Giovanna Trento
I wrote the following text for the catalogue of Molteplicittà, an exhibition on the city and urban spaces curated by Bartolomeo Pietromarchi, which took place in Rome, at the Fondazione Adriano Olivetti, in 1999.
Territory, Autobiography, Community
I am a city girl, just like my mother, and just like my grandmother has always been—those with whom I grew up. During my childhood and adolescence, I conceived only the sea as a possible alternative or antithesis to the city. Over time, and through my work, I discovered that between the sea and the city, and between one city and another, there is land, the road, and the countryside.
An ideal trajectory, leading from one point to another and from one psychophysical state to another, possesses the two-dimensionality of a line. Conversely, paths can acquire a three-dimensional quality when the movement made becomes a true crossing, involving contact with and the definition of a territory, one that extends to include different places and states.
The territory thus traversed and experienced becomes the pathway of life. Fluid and multifaceted, this terrain takes shape as the mobile space of personal and collective existence, a place of daily experience and imagination, dotted with bonds that tighten and unravel, with repeated actions, collapses, and epiphanies.
The city—agglomeration, key word, emblem, symbol, measure, hub, connection, crossroads, field of forces—condenses within itself encounters, clashes, movements, and flows. I watch the people passing by, the cars flowing past: someone turns, another crosses, someone stops, someone slows down and then speeds up. I look at all this as a dynamic process of communication: an unfolding and evolving of energies, events, and interactions that mirror the course of my life and that of others, in the participatory and active waiting for the “timing” and the joy it brings me.
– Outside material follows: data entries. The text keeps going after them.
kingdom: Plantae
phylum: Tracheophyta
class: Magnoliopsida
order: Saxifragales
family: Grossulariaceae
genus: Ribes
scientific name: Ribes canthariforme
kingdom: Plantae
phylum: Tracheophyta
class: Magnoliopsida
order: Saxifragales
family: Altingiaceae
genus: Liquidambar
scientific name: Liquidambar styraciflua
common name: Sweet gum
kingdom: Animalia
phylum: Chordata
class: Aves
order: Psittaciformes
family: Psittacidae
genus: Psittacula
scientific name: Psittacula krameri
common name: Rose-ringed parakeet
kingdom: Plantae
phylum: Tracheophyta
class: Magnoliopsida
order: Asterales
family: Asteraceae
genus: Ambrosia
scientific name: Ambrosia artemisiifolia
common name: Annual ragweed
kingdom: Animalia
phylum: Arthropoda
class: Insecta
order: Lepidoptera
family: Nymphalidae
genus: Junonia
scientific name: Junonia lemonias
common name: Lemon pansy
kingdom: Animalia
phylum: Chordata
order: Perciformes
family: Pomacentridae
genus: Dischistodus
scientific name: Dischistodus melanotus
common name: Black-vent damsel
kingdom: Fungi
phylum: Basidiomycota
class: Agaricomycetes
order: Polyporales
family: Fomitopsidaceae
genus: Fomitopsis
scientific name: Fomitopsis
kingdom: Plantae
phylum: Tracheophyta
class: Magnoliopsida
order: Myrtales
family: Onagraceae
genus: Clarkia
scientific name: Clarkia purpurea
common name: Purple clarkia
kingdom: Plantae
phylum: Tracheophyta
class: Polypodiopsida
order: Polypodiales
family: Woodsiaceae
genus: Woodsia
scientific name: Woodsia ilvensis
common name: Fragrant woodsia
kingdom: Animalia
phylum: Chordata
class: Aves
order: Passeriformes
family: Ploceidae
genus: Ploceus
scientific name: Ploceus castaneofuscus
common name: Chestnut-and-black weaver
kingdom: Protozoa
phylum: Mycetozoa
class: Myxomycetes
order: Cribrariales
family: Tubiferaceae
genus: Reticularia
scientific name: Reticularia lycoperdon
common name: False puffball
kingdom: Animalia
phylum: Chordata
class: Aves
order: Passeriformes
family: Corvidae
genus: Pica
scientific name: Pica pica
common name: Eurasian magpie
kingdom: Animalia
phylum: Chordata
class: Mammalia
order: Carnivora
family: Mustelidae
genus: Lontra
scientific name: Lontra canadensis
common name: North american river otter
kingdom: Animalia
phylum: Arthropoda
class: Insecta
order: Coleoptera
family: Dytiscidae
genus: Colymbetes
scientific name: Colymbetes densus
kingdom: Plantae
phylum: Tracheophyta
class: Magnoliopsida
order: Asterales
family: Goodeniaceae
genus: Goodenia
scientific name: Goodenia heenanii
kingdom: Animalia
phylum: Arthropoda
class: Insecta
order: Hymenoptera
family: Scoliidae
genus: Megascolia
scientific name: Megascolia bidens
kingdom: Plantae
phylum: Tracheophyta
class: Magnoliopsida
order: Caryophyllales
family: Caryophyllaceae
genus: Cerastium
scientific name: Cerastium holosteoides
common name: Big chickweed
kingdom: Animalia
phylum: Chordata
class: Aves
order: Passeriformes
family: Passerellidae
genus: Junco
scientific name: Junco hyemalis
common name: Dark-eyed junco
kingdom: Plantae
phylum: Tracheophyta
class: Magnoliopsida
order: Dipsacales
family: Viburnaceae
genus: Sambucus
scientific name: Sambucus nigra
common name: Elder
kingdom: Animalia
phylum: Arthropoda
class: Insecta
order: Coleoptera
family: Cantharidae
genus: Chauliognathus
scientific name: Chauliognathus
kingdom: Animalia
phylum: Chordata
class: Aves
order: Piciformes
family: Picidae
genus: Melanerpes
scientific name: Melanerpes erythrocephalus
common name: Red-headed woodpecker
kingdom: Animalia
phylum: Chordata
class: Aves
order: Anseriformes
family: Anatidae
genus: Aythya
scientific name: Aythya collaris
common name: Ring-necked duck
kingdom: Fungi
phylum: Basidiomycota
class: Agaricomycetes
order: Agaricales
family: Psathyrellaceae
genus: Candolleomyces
Rome, New York, Naples, San Francisco, Kinshasa, Tehran…: my thoughts turn to the names of some key places in my life, which bring to mind streets, buildings, smells, sounds, and the impressions, ideas, and sensations associated with them. I see faces again, I hear snippets of conversations again, I reconsider possible choices, situating each event with precision. I scan the various times and many places that crowd my mind in unison; the synchronicity of my autobiography clashes and marries with my physical presence in Rome: today, Monday afternoon, at my desk.
The need I feel for inner nourishment, for synchronicity, and for clear interpersonal communication presupposes the presence of engaged interlocutors. Those who, like me, move through cities, traverse territories, and recount their biography want to find themselves in others. I wish to feel embraced by a community—not one I conceive as a closed group bound by ties of kinship, ethnicity, language, generation… but rather one characterized by a diffuse sense of affinity.
I write, and in doing so I bring clarity to the territory of my mind. But in fixing the path of my thoughts onto the computer screen, I realize I am following the modes of oral communication: in telling, I am driven, above all, by the search for an unconscious relationship with the world and by the desire—mixed with fear—for deep contact with it.